“La follia dei Flood” di Jess Kidd (Bompiani)

La follia dei Flood eBook: Jess Kidd, Sergio Claudio Perroni ...Sul comodino della Rambaldi

Jess Kidd – Londra – il suo primo romanzo Lascia dire alle ombre è stato finalista all’Irish Book Awards e vincitore del Costa Short Story Award. Il secondo La follia dei Flood, è tra i finalisti del Kerry Group Irish Novel of the Year Award in associazione con la Listowel Writers’ Week.

Questa è la strada che Renata seguirebbe oggi, dice, se fosse in grado di uscire di casa. Per essere uno spirito libero, Renata, è dolorosamente confinata.

Le sue paure sono, in ordine crescente: – I peli pubici degli sconosciuti – I ponti – La tubercolosi trasmessa dalle maniglie delle porte – I cani rabbiosi – I palloncini gonfiati con l’elio”.

Ogni giorno Maud Drennan presta servizio presso la lussuosa dimora del rissoso Cathal Flood a Bridlemere nel West End londinese. Ogni giorno gli cucina un pasto caldo e cerca di scavarsi un varco tra sporco e disordine in mezzo a cumuli di giornali vecchi, cianfrusaglie e scatolette per gatti.

Gatti di tutti i colori e di tutte le razze che scorrazzano e fanno i loro bisogni ovunque.

Maud munita di guanti e mascherina arranca nel caos. La casa non viene pulita da decenni. Il vecchio si arrabbia perché non vuole che butti via roba e le inveisce contro.

È un lavoro immane e senza speranze.

Solo il salone è delle dimensioni di una sala da ballo e lo sporco è tale che Maud non sa nemmeno da che parte cominciare. Il vecchio Cathan poi, non le leva gli occhi di dosso e si è convinta che le trami contro.

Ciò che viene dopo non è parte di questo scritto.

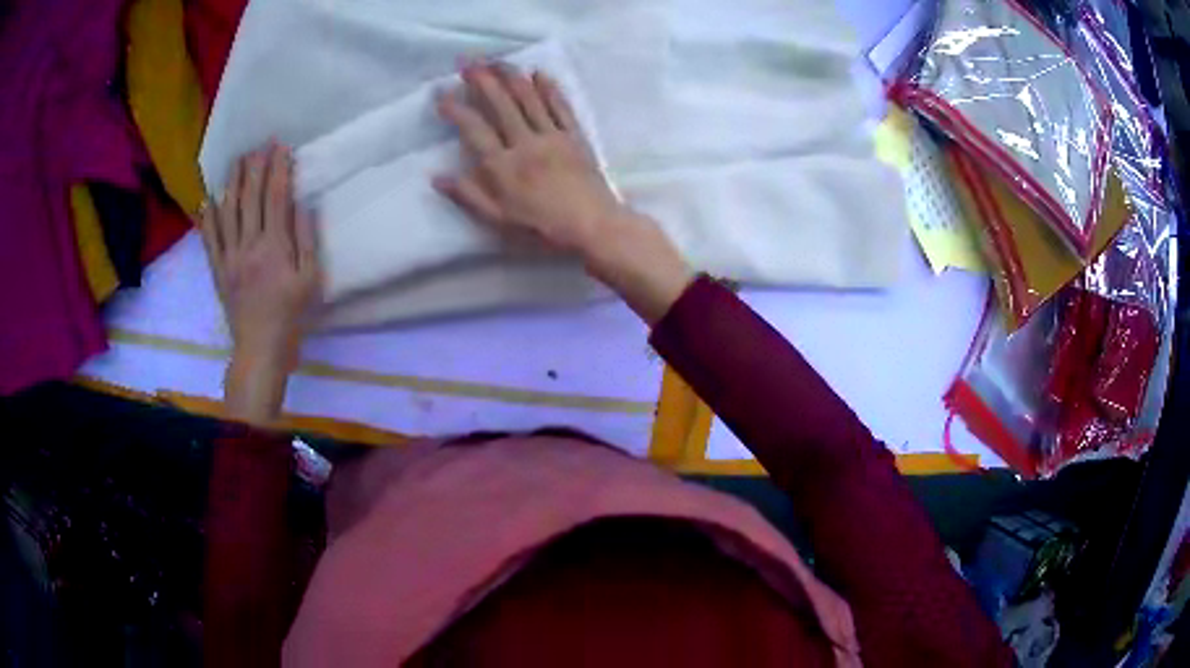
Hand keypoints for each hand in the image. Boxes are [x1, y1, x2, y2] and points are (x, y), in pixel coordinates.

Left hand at [199, 142, 321, 423]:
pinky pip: (210, 238)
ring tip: (236, 160)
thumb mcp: (310, 279)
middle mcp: (248, 245)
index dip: (278, 168)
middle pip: (250, 197)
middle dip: (255, 167)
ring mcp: (229, 256)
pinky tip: (208, 199)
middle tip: (259, 145)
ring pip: (227, 211)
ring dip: (232, 182)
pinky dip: (208, 216)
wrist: (260, 349)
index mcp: (274, 246)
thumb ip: (306, 240)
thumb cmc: (291, 315)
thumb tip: (301, 205)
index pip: (276, 197)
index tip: (281, 146)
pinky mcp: (218, 269)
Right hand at [435, 63, 692, 323]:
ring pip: (529, 99)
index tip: (441, 94)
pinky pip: (560, 106)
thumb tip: (437, 177)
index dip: (456, 109)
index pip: (474, 129)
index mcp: (503, 167)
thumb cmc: (542, 229)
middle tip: (467, 63)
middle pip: (501, 105)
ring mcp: (552, 137)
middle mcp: (525, 144)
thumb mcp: (498, 220)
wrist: (594, 227)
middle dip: (482, 80)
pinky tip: (539, 73)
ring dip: (511, 76)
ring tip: (496, 60)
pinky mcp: (575, 136)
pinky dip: (549, 88)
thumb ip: (468, 196)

Di sicuro racconta cose strane come quella di quando salvò una bambina da un attacco di vespe che ne uscì integra ma strana. Da allora la ragazzina cominciò a parlare coi morti e predisse che Cathal un giorno avrebbe preso in sposa Mary. E così fu.

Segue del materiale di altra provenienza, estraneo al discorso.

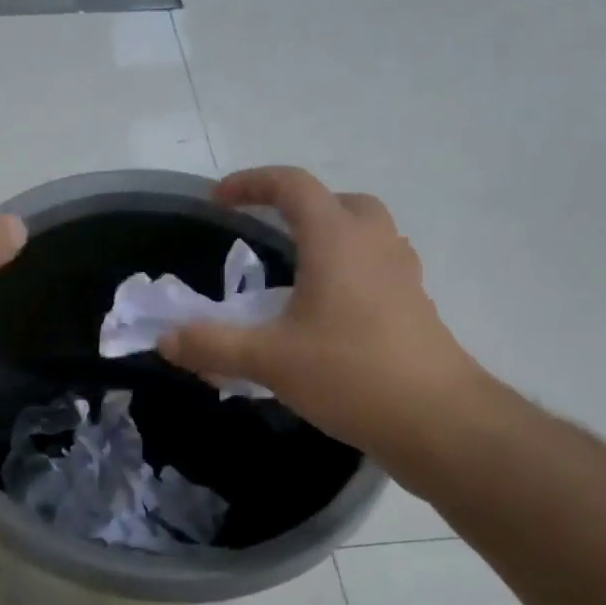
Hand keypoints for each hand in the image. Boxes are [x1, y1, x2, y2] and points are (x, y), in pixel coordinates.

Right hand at [161, 166, 486, 474]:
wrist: (439, 421)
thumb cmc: (351, 374)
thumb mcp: (269, 360)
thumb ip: (212, 345)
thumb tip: (166, 339)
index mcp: (336, 240)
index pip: (292, 186)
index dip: (251, 183)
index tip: (218, 201)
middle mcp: (374, 245)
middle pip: (338, 202)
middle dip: (298, 207)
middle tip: (267, 232)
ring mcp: (402, 275)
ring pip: (365, 234)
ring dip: (329, 238)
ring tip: (296, 274)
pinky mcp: (415, 307)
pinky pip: (378, 269)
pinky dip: (349, 273)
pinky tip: (327, 315)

Da Mary ebbe poi l’unico figlio Gabriel, che odia a morte perché è intenzionato a metterlo in una casa di riposo.

Ogni giorno il disagio di Maud aumenta e vorrebbe scappare, ma si forza a restare per puro dovere.

Prepara la cena, dà da mangiare ai gatti, che hanno tutti nomi di scrittori famosi. E ogni volta avverte strani rumori che la spingono ad andarsene.

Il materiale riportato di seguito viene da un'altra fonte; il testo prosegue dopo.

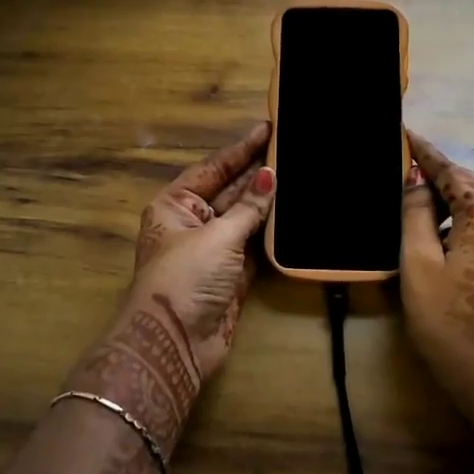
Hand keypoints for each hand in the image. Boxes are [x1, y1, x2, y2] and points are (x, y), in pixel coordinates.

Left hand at [66, 123, 275, 463]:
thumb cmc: (185, 278)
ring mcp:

Fino a che non si trova tra le mani una vecchia foto di due bambini che sembrano fratelli.

Il maschietto è Gabriel Flood, ma la femminuccia, a cui è stata cancellata la faccia, chi è?

Eppure il vecchio Cathal ha un solo figlio, Gabriel.

La moglie del vecchio è morta 20 anni fa in seguito a una caduta e la foto la inquieta al punto da cominciare a pensare di non averla trovata per caso.

Qualcosa le fa pensare che la foto si sia fatta trovare per un motivo preciso. Ma quale?

Tra quelle mura è forse successo qualcosa di drammatico mai venuto alla luce?

Con l’aiuto dell’amica Renata – una donna piena di paure che non si muove mai di casa, appassionata di libri gialli – Maud decide di condurre una personale indagine tra polvere e ricordi con l’aiuto di santi speciali che vede solo lei. Per Renata quella storia puzza di bruciato.

Una moglie caduta. Un figlio odiato e una misteriosa bambina sfigurata…

Le due donne cominciano a dubitare che la morte di Mary non sia stata un incidente. Ormai in quella casa ci vedono un giallo intricato.

Maud rivisitando di notte la casa nei suoi sogni vede una porta chiusa in soffitta che sente di non dover aprire…

Un romanzo drammatico e divertente al contempo che trasuda senso dell’umorismo ed esplora: peccati, santi, rimorsi e rimpianti.

Una bella idea che avrebbero voluto avere in tanti per un giallo ricco di colpi di scena con due protagoniste che ti fa voglia di rivedere ancora.